*** Document passage ***

Need proof that global warming is real? Look no further than the Siberian Arctic, say climate scientists. This summer's Siberian heat wave, with temperatures that that could easily rival those found in sunny California, has decimated vast tracks of northern Russia's icy permafrost -- areas that usually stay frozen all year long.
But the loss of that subsurface soil isn't the only thing that is worrying scientists: It's what happens when layers of ice that have entombed corpses for hundreds or thousands of years aren't there any longer.
The most recent damage exposed the 75-year-old corpse of a reindeer riddled with the bacteria known as anthrax. One 5-year-old boy has died and 13 others living in the area were sickened. Researchers believe that the infection was transmitted from the corpse.
It's a scenario that researchers have dreaded considering: What would happen if bodies frozen for decades -- or worse, centuries -- were to come in contact with current populations? Anthrax is an opportunistic bacteria that can lay dormant in frozen tundra. So can the virus variola, which causes smallpox.
Smallpox, once considered one of the most virulent diseases to exist, was eradicated through vaccines some 40 years ago. The United Nations sees that accomplishment as clear evidence that vaccination works.
But thawing of the Arctic's permafrost could resurrect that disease if bodies carrying it were to be exposed to air, and to nearby populations that weren't recently vaccinated. It raises the concern that local communities could one day become the disease vector to an epidemic of smallpox or another high-risk disease.

*** Given entries ***

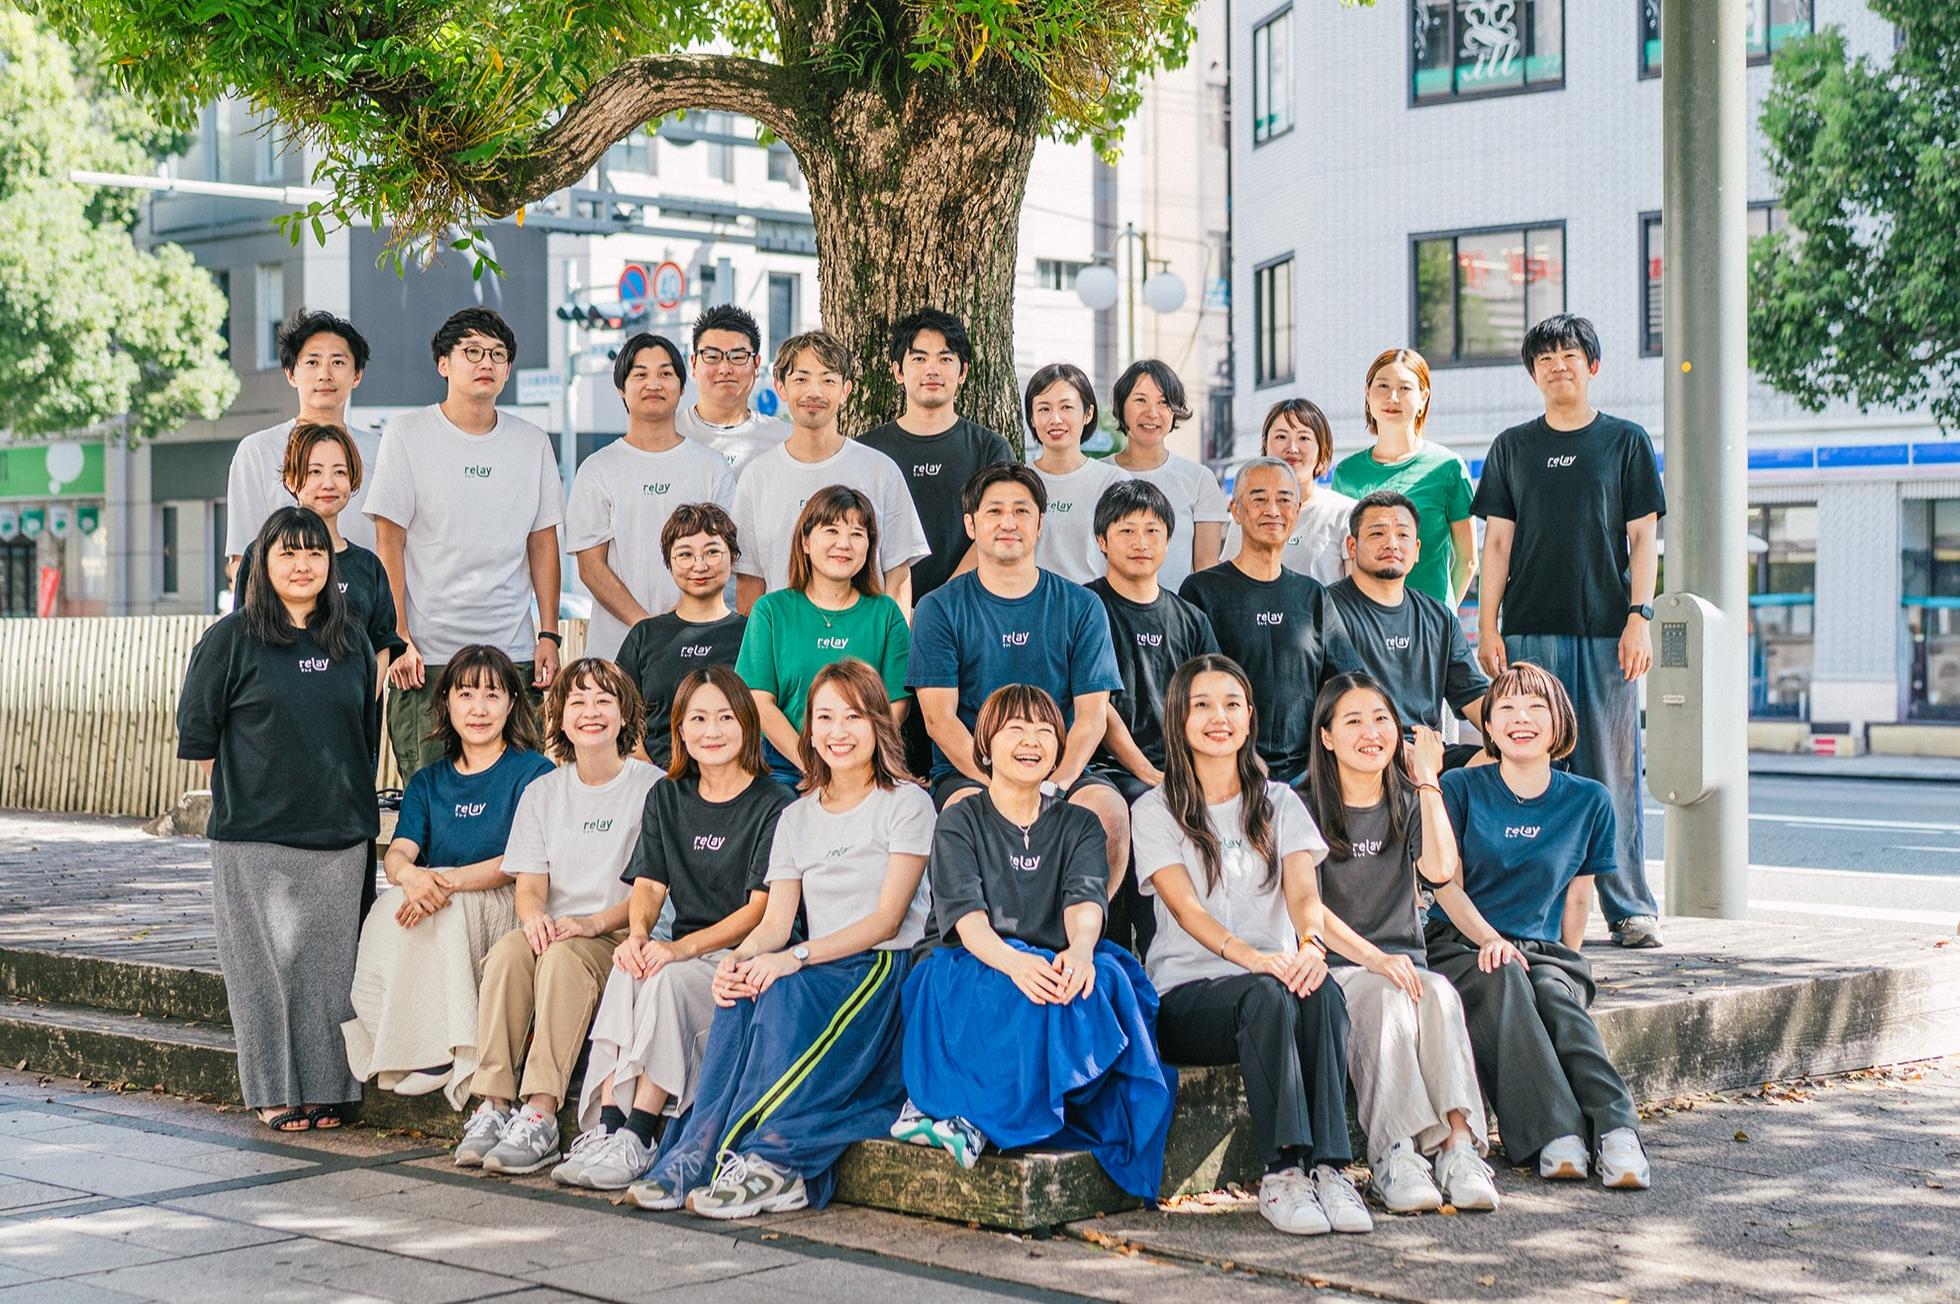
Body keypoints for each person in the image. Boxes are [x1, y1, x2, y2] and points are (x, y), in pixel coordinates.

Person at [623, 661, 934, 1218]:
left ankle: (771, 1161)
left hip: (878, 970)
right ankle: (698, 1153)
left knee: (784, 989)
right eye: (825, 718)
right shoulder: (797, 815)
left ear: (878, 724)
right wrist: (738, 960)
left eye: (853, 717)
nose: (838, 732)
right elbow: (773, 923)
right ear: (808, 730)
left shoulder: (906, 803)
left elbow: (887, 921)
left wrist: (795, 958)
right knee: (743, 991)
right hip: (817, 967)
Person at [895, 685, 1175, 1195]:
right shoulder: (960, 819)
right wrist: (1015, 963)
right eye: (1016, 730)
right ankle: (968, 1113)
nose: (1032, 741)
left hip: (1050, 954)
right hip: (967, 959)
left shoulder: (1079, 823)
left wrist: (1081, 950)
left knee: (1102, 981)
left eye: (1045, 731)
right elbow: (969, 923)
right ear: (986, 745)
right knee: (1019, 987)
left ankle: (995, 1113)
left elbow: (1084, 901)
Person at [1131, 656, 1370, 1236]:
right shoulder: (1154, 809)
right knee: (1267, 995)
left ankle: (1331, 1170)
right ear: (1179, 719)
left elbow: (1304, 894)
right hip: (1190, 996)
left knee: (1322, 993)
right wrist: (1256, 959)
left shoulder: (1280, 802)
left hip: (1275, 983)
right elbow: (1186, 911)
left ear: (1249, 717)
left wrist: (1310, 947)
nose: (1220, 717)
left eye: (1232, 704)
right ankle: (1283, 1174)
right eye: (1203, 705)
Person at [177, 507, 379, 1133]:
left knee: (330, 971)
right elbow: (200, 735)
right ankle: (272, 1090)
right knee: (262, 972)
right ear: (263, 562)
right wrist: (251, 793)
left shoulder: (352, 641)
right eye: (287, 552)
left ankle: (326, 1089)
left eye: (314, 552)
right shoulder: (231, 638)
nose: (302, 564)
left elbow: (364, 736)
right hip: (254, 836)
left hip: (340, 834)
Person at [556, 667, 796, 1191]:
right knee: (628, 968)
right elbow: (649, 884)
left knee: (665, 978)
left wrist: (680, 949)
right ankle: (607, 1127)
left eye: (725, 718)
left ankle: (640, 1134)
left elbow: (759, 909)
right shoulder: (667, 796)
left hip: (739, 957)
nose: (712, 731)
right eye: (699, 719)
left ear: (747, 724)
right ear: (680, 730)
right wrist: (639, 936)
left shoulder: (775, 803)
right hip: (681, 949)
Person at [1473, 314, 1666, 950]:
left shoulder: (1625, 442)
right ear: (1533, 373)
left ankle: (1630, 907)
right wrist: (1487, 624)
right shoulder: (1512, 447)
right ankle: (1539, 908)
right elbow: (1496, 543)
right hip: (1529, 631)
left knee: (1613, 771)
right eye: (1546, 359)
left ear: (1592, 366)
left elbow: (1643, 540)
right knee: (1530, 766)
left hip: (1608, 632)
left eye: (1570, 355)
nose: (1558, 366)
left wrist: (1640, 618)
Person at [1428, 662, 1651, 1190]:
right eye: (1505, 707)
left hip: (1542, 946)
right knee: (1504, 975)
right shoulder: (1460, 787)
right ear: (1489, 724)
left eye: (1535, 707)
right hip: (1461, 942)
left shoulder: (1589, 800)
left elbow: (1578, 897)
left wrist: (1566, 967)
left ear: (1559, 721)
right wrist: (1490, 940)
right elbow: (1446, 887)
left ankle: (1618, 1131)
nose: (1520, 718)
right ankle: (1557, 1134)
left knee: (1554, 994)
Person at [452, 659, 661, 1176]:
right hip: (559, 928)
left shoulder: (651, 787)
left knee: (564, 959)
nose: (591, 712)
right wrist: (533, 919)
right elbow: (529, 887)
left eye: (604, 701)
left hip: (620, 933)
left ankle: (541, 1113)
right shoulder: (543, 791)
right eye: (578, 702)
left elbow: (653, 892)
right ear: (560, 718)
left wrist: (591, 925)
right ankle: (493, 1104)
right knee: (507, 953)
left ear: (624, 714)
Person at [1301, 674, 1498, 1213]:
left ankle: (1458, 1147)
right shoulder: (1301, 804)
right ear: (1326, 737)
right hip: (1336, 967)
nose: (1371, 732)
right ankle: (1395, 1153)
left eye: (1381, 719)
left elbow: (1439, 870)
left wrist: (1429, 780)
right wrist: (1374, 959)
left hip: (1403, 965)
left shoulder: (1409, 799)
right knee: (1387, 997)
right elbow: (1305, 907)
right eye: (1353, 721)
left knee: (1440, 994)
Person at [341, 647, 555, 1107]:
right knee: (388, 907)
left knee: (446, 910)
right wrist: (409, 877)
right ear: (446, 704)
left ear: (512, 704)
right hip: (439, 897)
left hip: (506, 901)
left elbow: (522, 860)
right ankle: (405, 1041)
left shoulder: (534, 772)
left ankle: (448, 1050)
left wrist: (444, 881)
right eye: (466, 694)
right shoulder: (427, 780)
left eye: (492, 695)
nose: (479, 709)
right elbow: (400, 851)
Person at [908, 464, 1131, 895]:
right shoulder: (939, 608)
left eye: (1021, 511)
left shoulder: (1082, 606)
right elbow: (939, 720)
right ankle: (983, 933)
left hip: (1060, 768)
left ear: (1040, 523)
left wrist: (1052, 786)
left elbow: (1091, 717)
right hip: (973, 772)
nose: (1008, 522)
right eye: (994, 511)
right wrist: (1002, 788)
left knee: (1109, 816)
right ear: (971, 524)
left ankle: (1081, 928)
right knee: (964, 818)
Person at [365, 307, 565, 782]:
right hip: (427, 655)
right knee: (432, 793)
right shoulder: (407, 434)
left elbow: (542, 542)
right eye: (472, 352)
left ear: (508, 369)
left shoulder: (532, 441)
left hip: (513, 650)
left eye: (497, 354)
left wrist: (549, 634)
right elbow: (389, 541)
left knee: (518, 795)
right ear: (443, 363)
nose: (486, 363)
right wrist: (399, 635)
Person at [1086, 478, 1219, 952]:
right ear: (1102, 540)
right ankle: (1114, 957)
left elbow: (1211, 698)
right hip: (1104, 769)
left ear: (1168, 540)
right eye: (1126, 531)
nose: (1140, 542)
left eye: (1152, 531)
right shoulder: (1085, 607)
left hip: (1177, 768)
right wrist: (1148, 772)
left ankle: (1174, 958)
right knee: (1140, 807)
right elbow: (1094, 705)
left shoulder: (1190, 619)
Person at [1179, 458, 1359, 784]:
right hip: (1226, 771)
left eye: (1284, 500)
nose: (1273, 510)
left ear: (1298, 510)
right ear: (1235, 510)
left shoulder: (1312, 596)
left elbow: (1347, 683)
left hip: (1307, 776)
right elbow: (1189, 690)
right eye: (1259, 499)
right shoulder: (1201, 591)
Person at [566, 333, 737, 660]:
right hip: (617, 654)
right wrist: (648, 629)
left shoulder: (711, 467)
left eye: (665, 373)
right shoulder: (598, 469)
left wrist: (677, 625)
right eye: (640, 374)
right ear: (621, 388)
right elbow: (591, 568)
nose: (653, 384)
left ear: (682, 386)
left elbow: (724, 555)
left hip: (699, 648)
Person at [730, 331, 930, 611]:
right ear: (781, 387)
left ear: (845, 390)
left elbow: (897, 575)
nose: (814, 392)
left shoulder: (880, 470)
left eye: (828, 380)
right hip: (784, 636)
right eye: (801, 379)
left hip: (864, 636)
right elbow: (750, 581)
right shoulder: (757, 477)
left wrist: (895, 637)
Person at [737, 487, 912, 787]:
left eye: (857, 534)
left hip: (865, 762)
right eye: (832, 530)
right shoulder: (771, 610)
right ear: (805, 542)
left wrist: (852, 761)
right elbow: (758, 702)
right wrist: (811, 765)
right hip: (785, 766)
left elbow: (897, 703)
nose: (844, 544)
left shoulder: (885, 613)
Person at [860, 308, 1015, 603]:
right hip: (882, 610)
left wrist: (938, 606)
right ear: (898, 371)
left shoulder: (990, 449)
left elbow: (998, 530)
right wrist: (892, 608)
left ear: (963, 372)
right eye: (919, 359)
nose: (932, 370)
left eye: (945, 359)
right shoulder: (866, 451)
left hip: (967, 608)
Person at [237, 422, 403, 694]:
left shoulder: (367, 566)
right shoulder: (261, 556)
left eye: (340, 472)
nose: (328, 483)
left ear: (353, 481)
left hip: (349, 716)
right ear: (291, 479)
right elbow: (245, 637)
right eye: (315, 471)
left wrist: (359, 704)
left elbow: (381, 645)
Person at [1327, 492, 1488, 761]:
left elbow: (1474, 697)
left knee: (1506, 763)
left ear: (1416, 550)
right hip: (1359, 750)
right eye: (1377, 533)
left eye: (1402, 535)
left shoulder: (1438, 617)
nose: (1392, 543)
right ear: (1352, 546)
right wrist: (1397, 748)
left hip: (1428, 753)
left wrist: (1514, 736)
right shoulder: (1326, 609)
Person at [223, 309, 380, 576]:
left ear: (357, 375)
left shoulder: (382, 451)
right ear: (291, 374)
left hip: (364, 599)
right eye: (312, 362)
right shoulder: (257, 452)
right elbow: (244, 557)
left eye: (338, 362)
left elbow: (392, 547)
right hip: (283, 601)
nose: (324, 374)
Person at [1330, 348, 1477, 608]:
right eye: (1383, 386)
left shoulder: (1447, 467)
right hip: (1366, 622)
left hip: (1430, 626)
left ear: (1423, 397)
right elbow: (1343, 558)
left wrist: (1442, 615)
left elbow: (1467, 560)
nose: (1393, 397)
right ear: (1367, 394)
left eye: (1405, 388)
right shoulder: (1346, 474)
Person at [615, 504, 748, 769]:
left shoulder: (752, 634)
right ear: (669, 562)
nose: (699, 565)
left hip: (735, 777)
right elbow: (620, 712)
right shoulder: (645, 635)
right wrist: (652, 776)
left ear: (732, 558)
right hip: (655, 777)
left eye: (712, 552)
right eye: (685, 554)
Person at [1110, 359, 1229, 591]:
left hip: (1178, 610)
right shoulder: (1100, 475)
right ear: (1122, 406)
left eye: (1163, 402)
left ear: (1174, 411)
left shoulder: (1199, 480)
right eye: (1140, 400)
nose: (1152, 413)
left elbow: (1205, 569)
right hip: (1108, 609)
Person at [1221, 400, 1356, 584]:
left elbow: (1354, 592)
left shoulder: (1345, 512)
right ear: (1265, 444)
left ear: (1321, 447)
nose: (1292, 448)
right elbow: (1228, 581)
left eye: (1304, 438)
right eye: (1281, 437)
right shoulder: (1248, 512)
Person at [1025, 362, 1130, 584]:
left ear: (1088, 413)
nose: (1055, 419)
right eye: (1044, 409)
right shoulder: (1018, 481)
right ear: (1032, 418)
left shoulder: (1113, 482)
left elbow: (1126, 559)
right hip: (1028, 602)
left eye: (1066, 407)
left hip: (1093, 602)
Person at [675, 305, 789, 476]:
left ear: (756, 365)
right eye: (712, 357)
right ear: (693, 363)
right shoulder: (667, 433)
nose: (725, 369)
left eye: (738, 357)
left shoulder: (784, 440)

***

_Exercise instructions:_
List every number written in digits in the passage on thawing Arctic permafrost, in the order it appears.

_Expected output:_
75, 5, 13, 40